Photo Illustration by Luis G. Rendon/The Daily Beast/Portraits by Photo by Mary Mathis for The Washington Post via Getty Images

Chappell Roan’s debut album might chart The Rise and Fall of a Midwest Princess, but in the world of pop, she’s going nowhere but up. The Missouri-born singer-songwriter and her mop of red hair have been inescapable on pretty much every social platform. She’s been opening for (and kissing) Olivia Rodrigo on the Guts World Tour, dancing to her own music in front of Red Lobster, and got us all doing the treadmill strut. At this point, Roan is basically the chief marketing officer for gay pop. But, wait, didn’t someone else just say they wanted that job?

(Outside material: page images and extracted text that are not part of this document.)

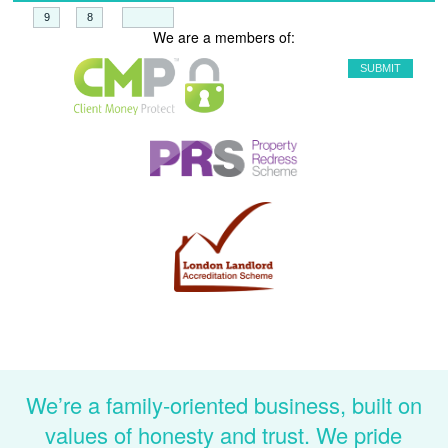
+
=
We are a members of:
We’re a family-oriented business, built on
values of honesty and trust. We pride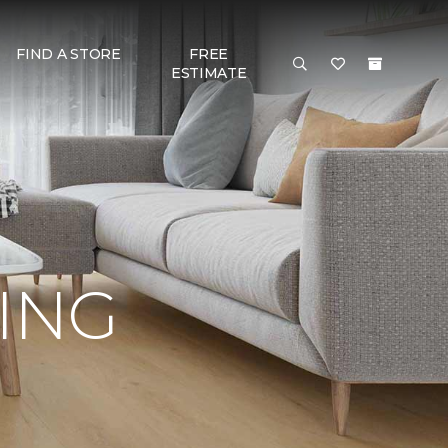
FIND A STORE
FREE
ESTIMATE
RING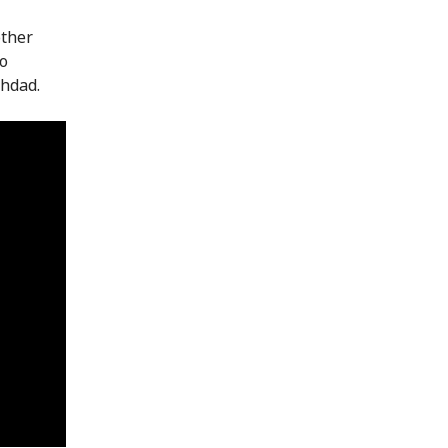
other
to
hdad.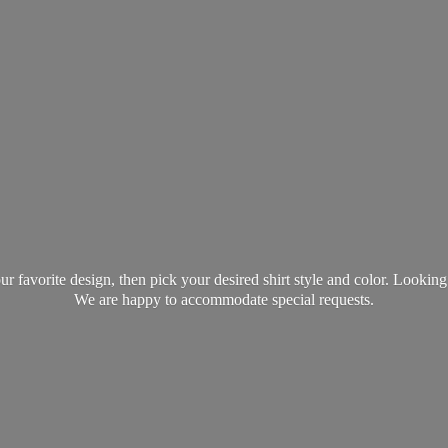
favorite design, then pick your desired shirt style and color. Lookin
We are happy to accommodate
special requests.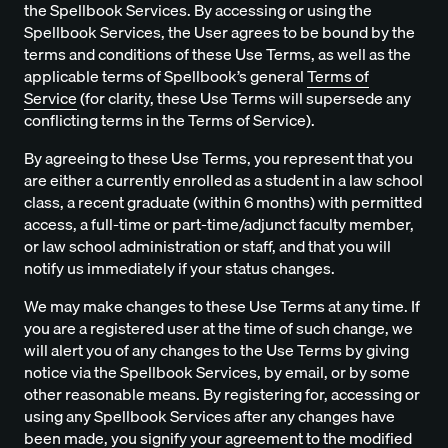
the Spellbook Services. By accessing or using the
Spellbook Services, the User agrees to be bound by the
terms and conditions of these Use Terms, as well as the
applicable terms of Spellbook’s general
Terms of
Service
(for clarity, these Use Terms will supersede any
conflicting terms in the Terms of Service).
By agreeing to these Use Terms, you represent that you
are either a currently enrolled as a student in a law school
class, a recent graduate (within 6 months) with permitted
access, a full-time or part-time/adjunct faculty member,
or law school administration or staff, and that you will
notify us immediately if your status changes.
We may make changes to these Use Terms at any time. If
you are a registered user at the time of such change, we
will alert you of any changes to the Use Terms by giving
notice via the Spellbook Services, by email, or by some
other reasonable means. By registering for, accessing or
using any Spellbook Services after any changes have
been made, you signify your agreement to the modified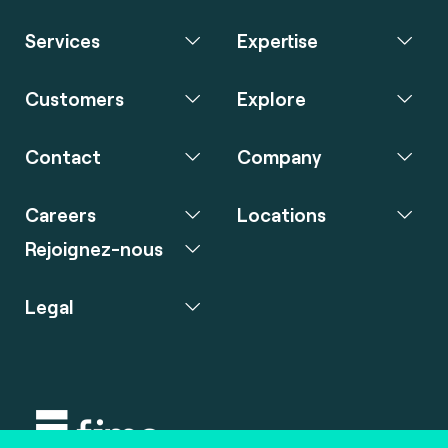
Services
Expertise
Customers
Explore
Contact
Company
Careers
Locations
Rejoignez-nous
Legal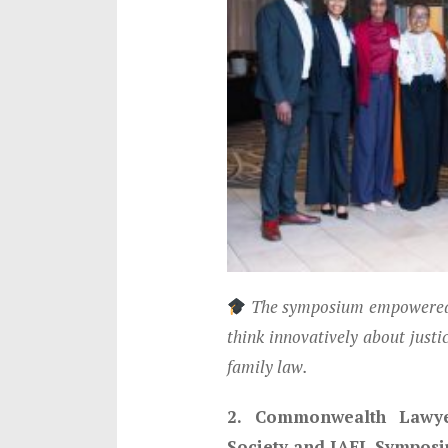
The symposium empowered t
think innovatively about justi
family law.
2. Commonwealth Lawyer
Society and IAFL Sympos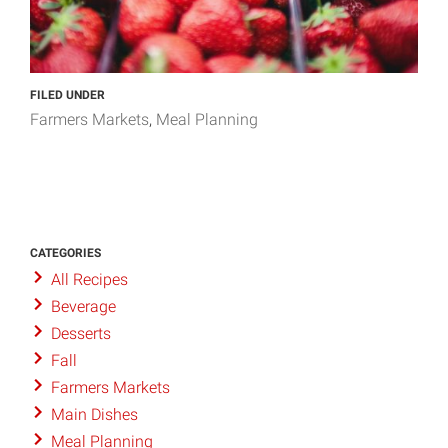
FILED UNDER
Farmers Markets
Meal Planning
CATEGORIES
All Recipes
Beverage
Desserts
Fall
Farmers Markets
Main Dishes
Meal Planning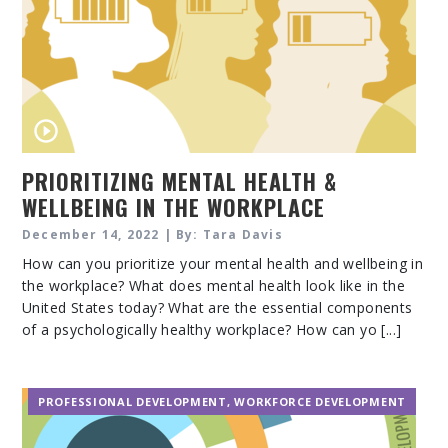
PRIORITIZING MENTAL HEALTH &
WELLBEING IN THE WORKPLACE
December 14, 2022 | By: Tara Davis
How can you prioritize your mental health and wellbeing in
the workplace? What does mental health look like in the
United States today? What are the essential components
of a psychologically healthy workplace? How can yo [...]
PROFESSIONAL DEVELOPMENT
,
WORKFORCE DEVELOPMENT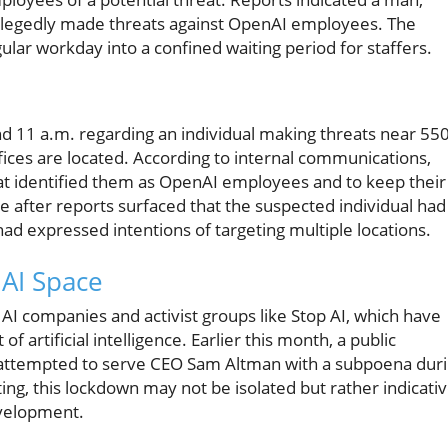
, allegedly made threats against OpenAI employees. The
ular workday into a confined waiting period for staffers.
und 11 a.m. regarding an individual making threats near 55
ices are located. According to internal communications,
at identified them as OpenAI employees and to keep their
 after reports surfaced that the suspected individual had
had expressed intentions of targeting multiple locations.
 AI Space
AI companies and activist groups like Stop AI, which have
artificial intelligence. Earlier this month, a public
e attempted to serve CEO Sam Altman with a subpoena dur
ing, this lockdown may not be isolated but rather indicati
evelopment.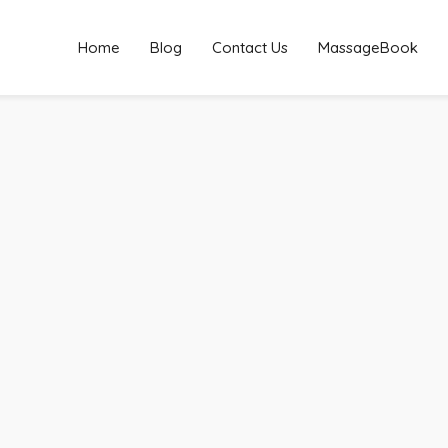
Home
Blog
Contact Us
MassageBook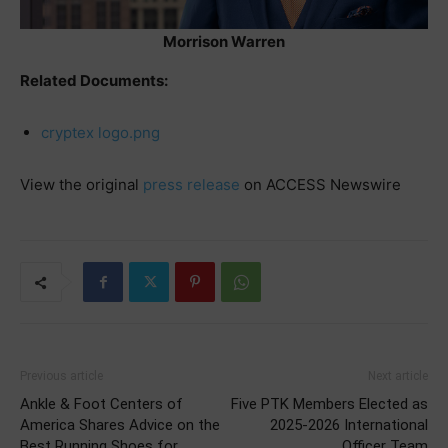
Morrison Warren
Related Documents:
cryptex logo.png
View the original
press release
on ACCESS Newswire
Previous article
Next article
Ankle & Foot Centers of
Five PTK Members Elected as
America Shares Advice on the
2025-2026 International
Best Running Shoes for
Officer Team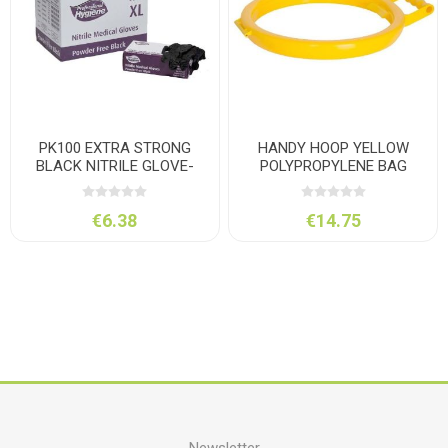
PK100 EXTRA STRONG
HANDY HOOP YELLOW
BLACK NITRILE GLOVE-
POLYPROPYLENE BAG
XLARGE
HOLDER
€6.38
€14.75
Newsletter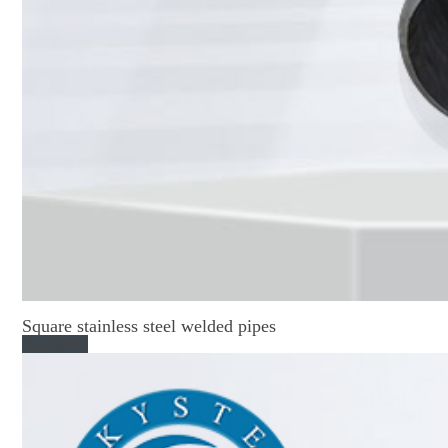
Square stainless steel welded pipes
Read More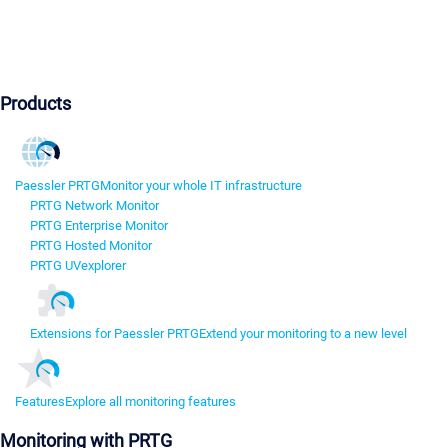
Products
Paessler PRTG
Monitor your whole IT infrastructure
PRTG Network Monitor
PRTG Enterprise Monitor
PRTG Hosted Monitor
PRTG UVexplorer
Extensions for Paessler PRTG
Extend your monitoring to a new level
Features
Explore all monitoring features
Monitoring with PRTG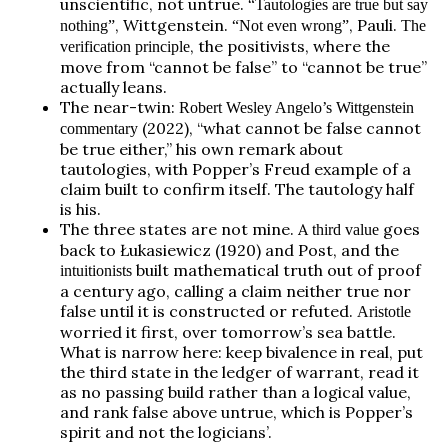
unscientific, not untrue.
“Tautologies are true but say
, Wittgenstein.
, Pauli.
nothing”
“Not even wrong”
The
, the positivists, where the
verification principle
move from “cannot be false” to “cannot be true”
actually leans.
The near-twin:
Robert Wesley Angelo’s Wittgenstein
(2022), “what cannot be false cannot
commentary
be true either,” his own remark about
tautologies, with Popper’s Freud example of a
claim built to confirm itself. The tautology half
is his.
The three states are not mine. A
goes
third value
back to Łukasiewicz (1920) and Post, and the
built mathematical truth out of proof
intuitionists
a century ago, calling a claim neither true nor
false until it is constructed or refuted.
Aristotle
worried it first, over tomorrow’s sea battle.
What is narrow here: keep bivalence in real, put
the third state in the ledger of warrant, read it
as no passing build rather than a logical value,
and rank false above untrue, which is Popper’s
spirit and not the logicians’.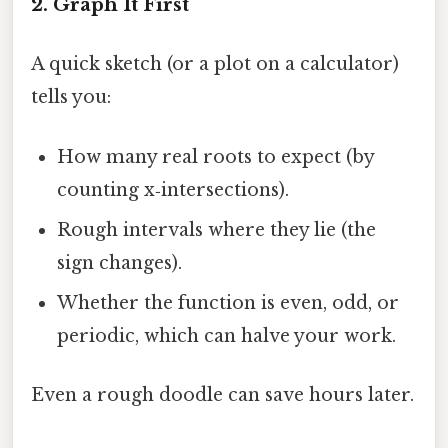
2. Graph It First
A quick sketch (or a plot on a calculator)
tells you:
How many real roots to expect (by
counting x‑intersections).
Rough intervals where they lie (the
sign changes).
Whether the function is even, odd, or
periodic, which can halve your work.
Even a rough doodle can save hours later.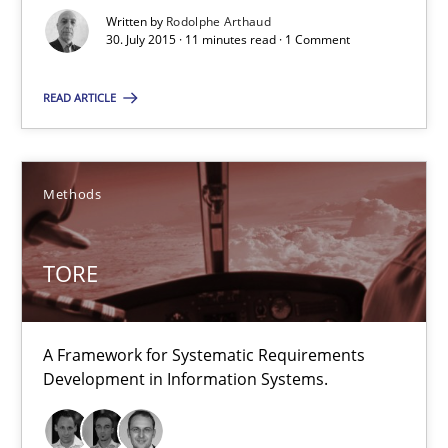
TORE
Written by
Rodolphe Arthaud
30. July 2015 · 11 minutes read · 1 Comment
A Framework for Systematic Requirements Development in Info
READ ARTICLE
Methods
Methods
Dr. Sebastian Adam
Norman Riegel
TORE
Dr. Joerg Doerr
30.10.2014
A Framework for Systematic Requirements
Development in Information Systems.
22 minutes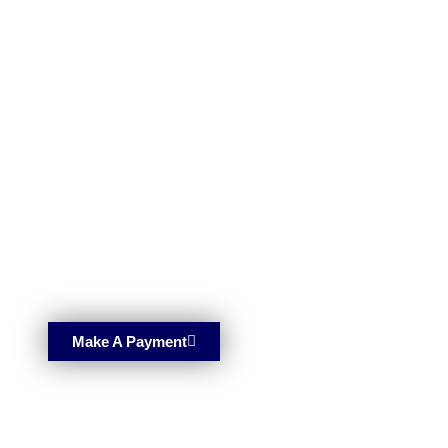
Make A Payment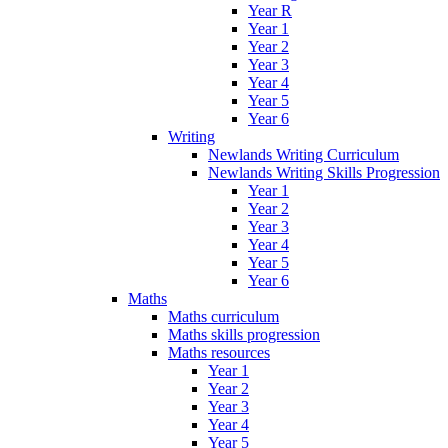
Year R
Year 1
Year 2
Year 3
Year 4
Year 5
Year 6
Writing
Newlands Writing Curriculum
Newlands Writing Skills Progression
Year 1
Year 2
Year 3
Year 4
Year 5
Year 6
Maths
Maths curriculum
Maths skills progression
Maths resources
Year 1
Year 2
Year 3
Year 4
Year 5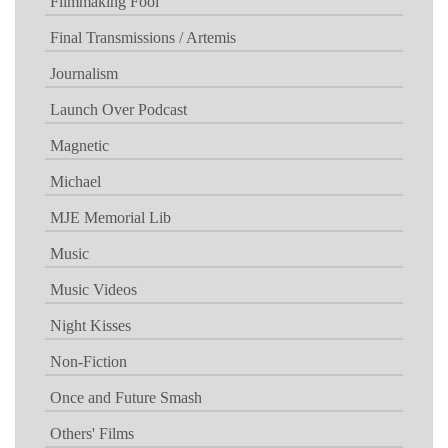
Filmmaking Fool
Final Transmissions / Artemis
Journalism
Launch Over Podcast
Magnetic
Michael
MJE Memorial Lib
Music
Music Videos
Night Kisses
Non-Fiction
Once and Future Smash
Others' Films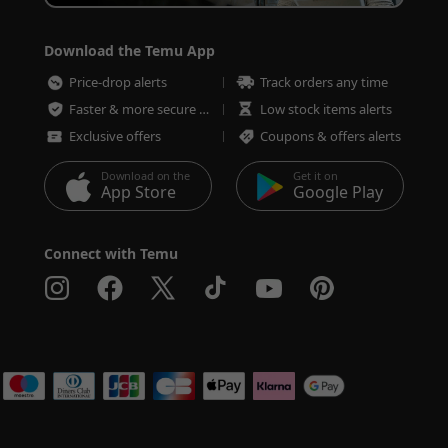
Download the Temu App
Price-drop alerts
Track orders any time
Faster & more secure checkout
Low stock items alerts
Exclusive offers
Coupons & offers alerts
Download on the
Get it on
App Store
Google Play
Connect with Temu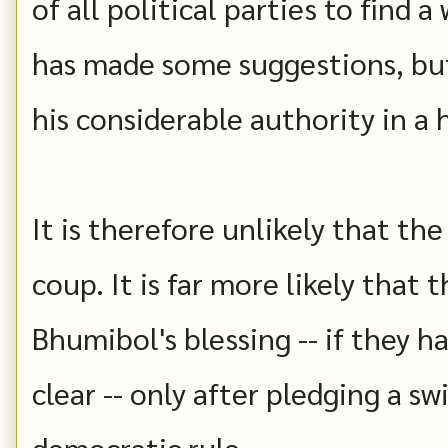
of all political parties to find 
has made some suggestions, but
his considerable authority in a
It is therefore unlikely that th
coup. It is far more likely that
Bhumibol's blessing -- if they h
clear -- only after pledging a sw
democratic rule.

Last week, JoJo Siwa got roasted to oblivion for saying she wanted to “start” a new music genre called “gay pop.” (Pronounced like “K-pop,” but with “gay” instead.) Folks including Betty Who and the beloved duo Tegan and Sara raised their eyebrows, prompting Siwa to walk back her statements and explain that she never meant she wanted to invent a new genre—no, no—she simply wants to “be a piece of making it bigger than it already is.” The “Karma” singer added that, although she’s “not the president [of gay pop],” she’d like to be the CMO “and use my marketing tactics whether people like it or not.”

To be clear, there’s plenty of room in the pop world for all of the JoJo Siwas and Chappell Roans, especially as queer artists continue to conquer other genres including rock (see: boygenius), rap (Lil Nas X), country (Orville Peck), and R&B (Janelle Monae and Frank Ocean). What’s fascinating here is the mirror image that these two represent—one, an industry-approved star working very, very hard to leave her kiddie-music days behind by solidifying herself as an edgy, queer artist; the other, a performer whose debut album was almost a decade in the making and only came together after she’d moved to Hollywood at 17, gotten kicked off her record label a few years later, lost all her money, and moved back in with her parents while working at a drive-through coffee kiosk. Taken together, these two artists’ trajectories offer a fascinating window into the State of Gay Pop Today.